**EXERCISE 1**
Reproduce the passage of the health check timeout issue below between "Current Configuration" and "marking tasks unhealthy.", inclusive, substituting "router" for "load balancer".
**EXERCISE 2**
Write the next part of the health check timeout issue below, beginning after its final sentence.

**PAGE EXTRACT**
****************

[SaaS] Increase Health Check Timeout to Prevent Cascade Failures

Open gagantrivedi opened this issue 4 months ago • 0 comments

Problem

During the November 5th, 2025 outage (12:01PM - 12:06PM IST), all tasks were marked unhealthy because /health endpoint started timing out. The current 5-second timeout is too aggressive and caused a cascade failure that made a 5-minute spike into a complete outage.

Current Configuration

Timeout: 5 seconds
Interval: 15 seconds
Unhealthy threshold: 2 consecutive failures
Healthy threshold: 2 consecutive successes

Issue

When the API experienced a request spike, /health responses exceeded 5 seconds. Health checks failed → tasks marked unhealthy → load balancer removed tasks → remaining tasks overloaded → more failures. Cascade effect.

Proposed Change

Option 1: Increase timeout to [10? 15?] seconds to tolerate brief slowdowns without marking tasks unhealthy.

****************

**STUDY MATERIAL**
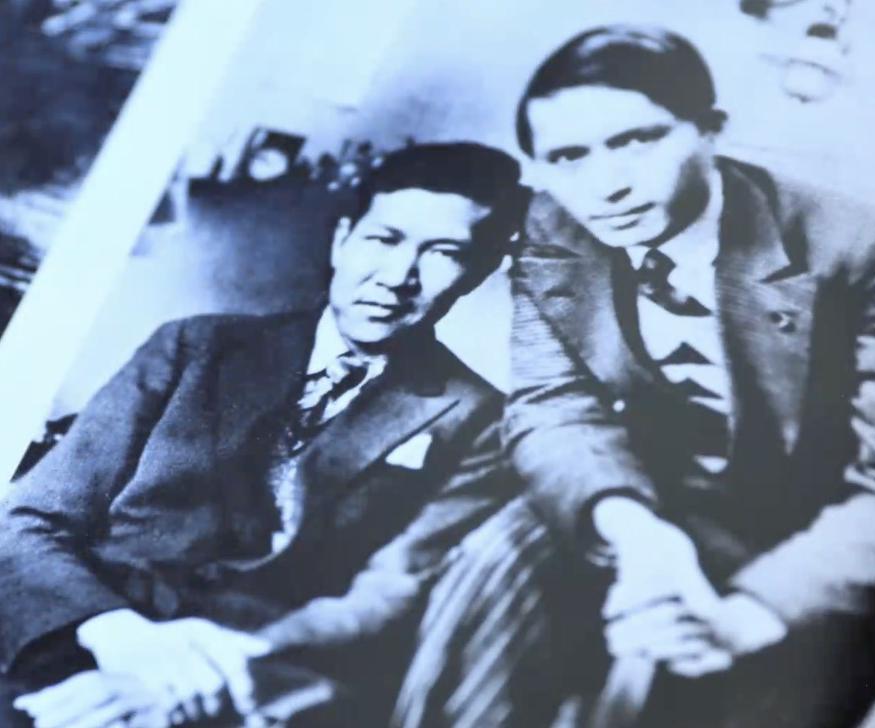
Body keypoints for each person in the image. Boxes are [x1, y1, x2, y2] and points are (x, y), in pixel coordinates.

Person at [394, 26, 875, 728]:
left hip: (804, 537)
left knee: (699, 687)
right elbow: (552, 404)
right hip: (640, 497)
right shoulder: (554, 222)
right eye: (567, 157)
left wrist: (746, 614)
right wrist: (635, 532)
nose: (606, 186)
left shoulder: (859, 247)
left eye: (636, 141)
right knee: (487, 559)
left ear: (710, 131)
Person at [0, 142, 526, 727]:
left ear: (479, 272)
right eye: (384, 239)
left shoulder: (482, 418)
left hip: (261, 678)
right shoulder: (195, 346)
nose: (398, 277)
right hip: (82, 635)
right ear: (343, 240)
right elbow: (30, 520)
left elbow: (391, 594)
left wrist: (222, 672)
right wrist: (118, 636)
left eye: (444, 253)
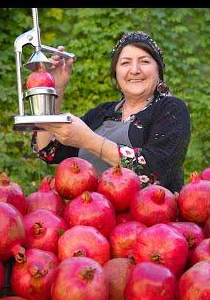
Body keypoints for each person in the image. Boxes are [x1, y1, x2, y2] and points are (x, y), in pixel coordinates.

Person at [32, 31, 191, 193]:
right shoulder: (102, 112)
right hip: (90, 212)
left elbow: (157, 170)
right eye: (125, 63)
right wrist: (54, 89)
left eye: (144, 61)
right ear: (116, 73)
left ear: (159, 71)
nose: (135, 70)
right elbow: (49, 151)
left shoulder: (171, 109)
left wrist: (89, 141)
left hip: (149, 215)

****************

**WRITTEN REPLY 1**
Current Configuration

Timeout: 5 seconds
Interval: 15 seconds
Unhealthy threshold: 2 consecutive failures
Healthy threshold: 2 consecutive successes

Issue

When the API experienced a request spike, /health responses exceeded 5 seconds. Health checks failed → tasks marked unhealthy → router removed tasks → remaining tasks overloaded → more failures. Cascade effect.

Proposed Change

Option 1: Increase timeout to [10? 15?] seconds to tolerate brief slowdowns without marking tasks unhealthy.

**WRITTEN REPLY 2**
Option 2: Rethink health checks entirely:

Use passive health checks based on actual request success rates
Implement graceful degradation instead of binary healthy/unhealthy
Add circuit breaker logic to prevent cascade failures

Rationale:

Better to serve slow requests than mark everything dead
5s is too tight for real-world load spikes
Current approach creates cascading failures instead of preventing them

Questions

[ ] What's acceptable /health response time under load?
[ ] Should we separate health check endpoint from main API?
[ ] Should we adjust failure/success thresholds too?
[ ] Can we use passive health monitoring instead?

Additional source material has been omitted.